We always double check to confirm that the computer’s interpretation agrees with what we see looking at the nerve in the eye.
The other part of assessing glaucoma damage is to measure the function of the nerve by checking peripheral vision. One of the sneaky things about glaucoma is that it takes peripheral vision first where you are not likely to notice it. Only when it is far advanced does it affect central vision.
The above is part of a visual field printout for a left eye.
In looking at the visual field remember the image on the retina is upside down compared to the real world.
Where the lines cross is the center of vision. This is a left eye field so the normal blindspot is on the left side. On a gray-scale diagram a normal field should be almost white in the center and light gray at the edges. Darker gray and black shading indicate degree of damage, specifically, the darker the shade the further the tested point is from normal.
The dark area on the lower right side of the field represents moderate damage and it corresponds to thinning of the upper rim of the nerve, the yellow “!” on the HRT.

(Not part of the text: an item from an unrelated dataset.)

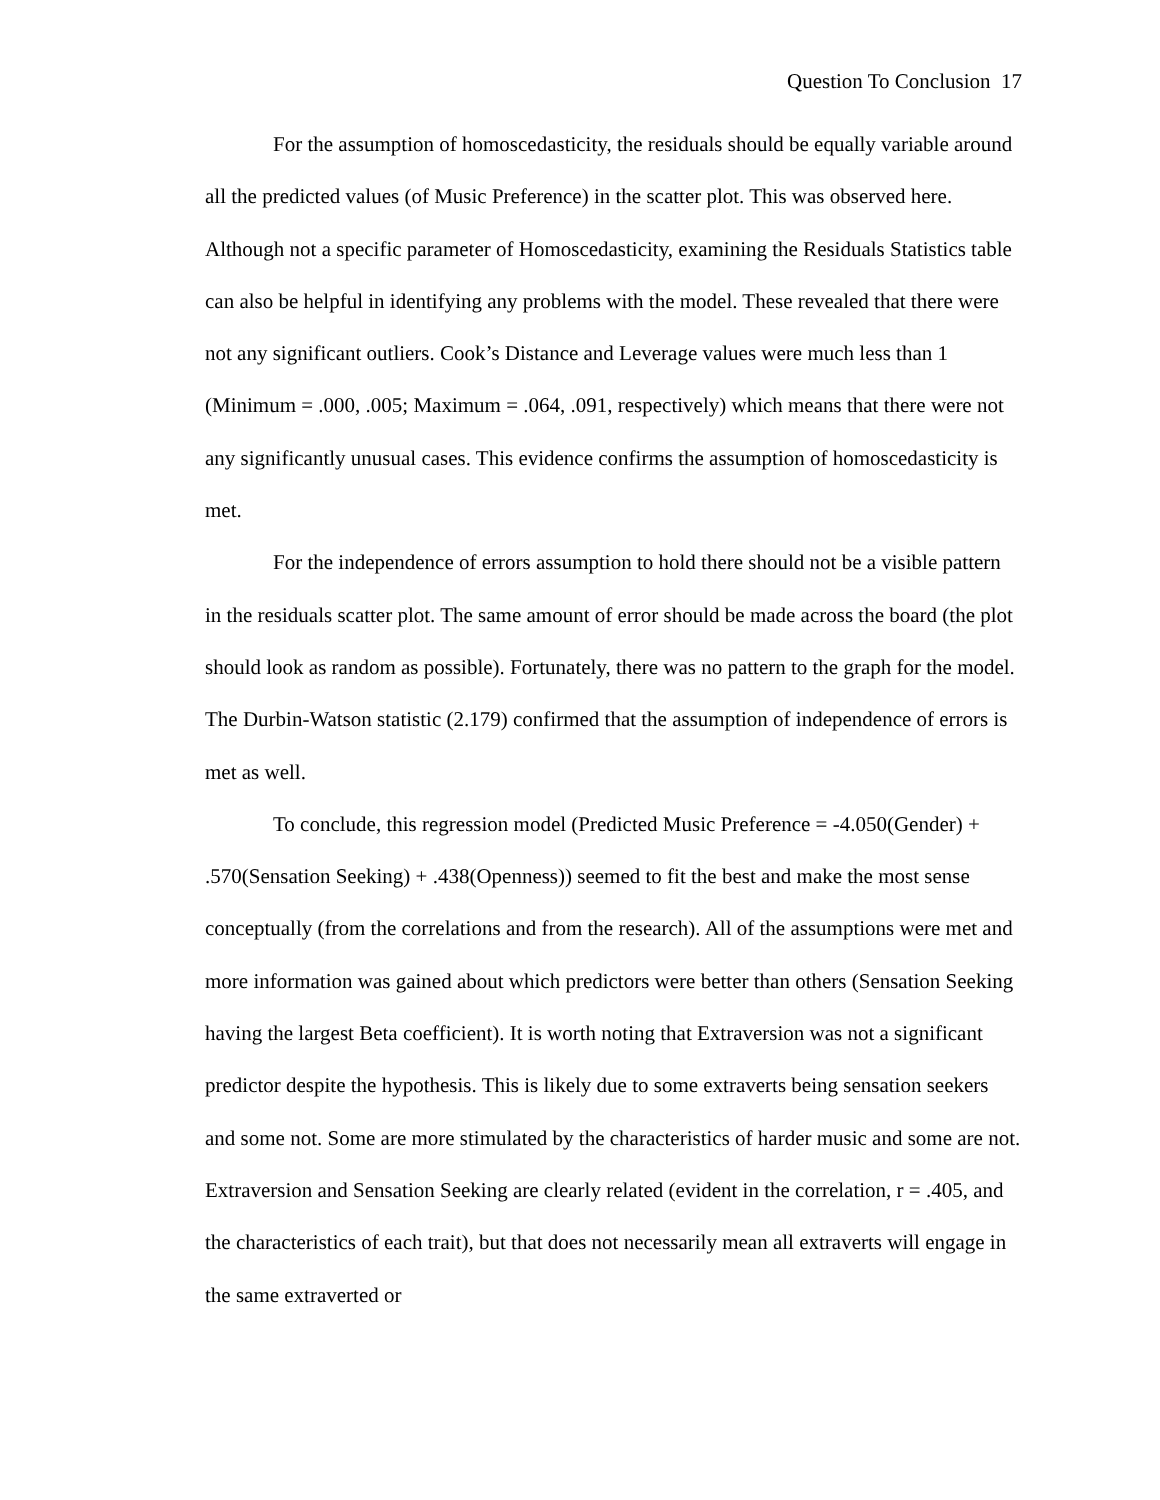Question To Conclusion 17
For the assumption of homoscedasticity, the residuals should be equally variable around all the predicted values (of Music Preference) in the scatter plot. This was observed here. Although not a specific parameter of Homoscedasticity, examining the Residuals Statistics table can also be helpful in identifying any problems with the model. These revealed that there were not any significant outliers. Cook’s Distance and Leverage values were much less than 1 (Minimum = .000, .005; Maximum = .064, .091, respectively) which means that there were not any significantly unusual cases. This evidence confirms the assumption of homoscedasticity is met.
For the independence of errors assumption to hold there should not be a visible pattern in the residuals scatter plot. The same amount of error should be made across the board (the plot should look as random as possible). Fortunately, there was no pattern to the graph for the model. The Durbin-Watson statistic (2.179) confirmed that the assumption of independence of errors is met as well.
To conclude, this regression model (Predicted Music Preference = -4.050(Gender) + .570(Sensation Seeking) + .438(Openness)) seemed to fit the best and make the most sense conceptually (from the correlations and from the research). All of the assumptions were met and more information was gained about which predictors were better than others (Sensation Seeking having the largest Beta coefficient). It is worth noting that Extraversion was not a significant predictor despite the hypothesis. This is likely due to some extraverts being sensation seekers and some not. Some are more stimulated by the characteristics of harder music and some are not. Extraversion and Sensation Seeking are clearly related (evident in the correlation, r = .405, and the characteristics of each trait), but that does not necessarily mean all extraverts will engage in the same extraverted or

The darker area in the upper field represents advanced damage which is encroaching on central vision. It corresponds to thinning of the lower rim of the nerve, the red “X” on the HRT.
The Glaucoma Patient
All the findings are consistent in this patient with glaucoma. Now that we have confirmed damage our mission is to get the pressure low enough to prevent further damage. We start by picking a target pressure that experience has shown to be reasonable and use necessary measures, usually eye drops, to reach that level.
For example, if the original pressure at which damage occurred was 30, then we start drops with the initial aim of getting the pressure at or below 20.
Then we follow the nerve and fields over time to determine if damage is actually arrested. If follow-up testing shows no change then we have evidence that we have reached a satisfactory target pressure. If more damage is occurring then we need to set our target pressure lower. That can be achieved by adding medications (more drops), laser treatment, or surgery if necessary.
Consistent follow-up is the key to maintaining vision.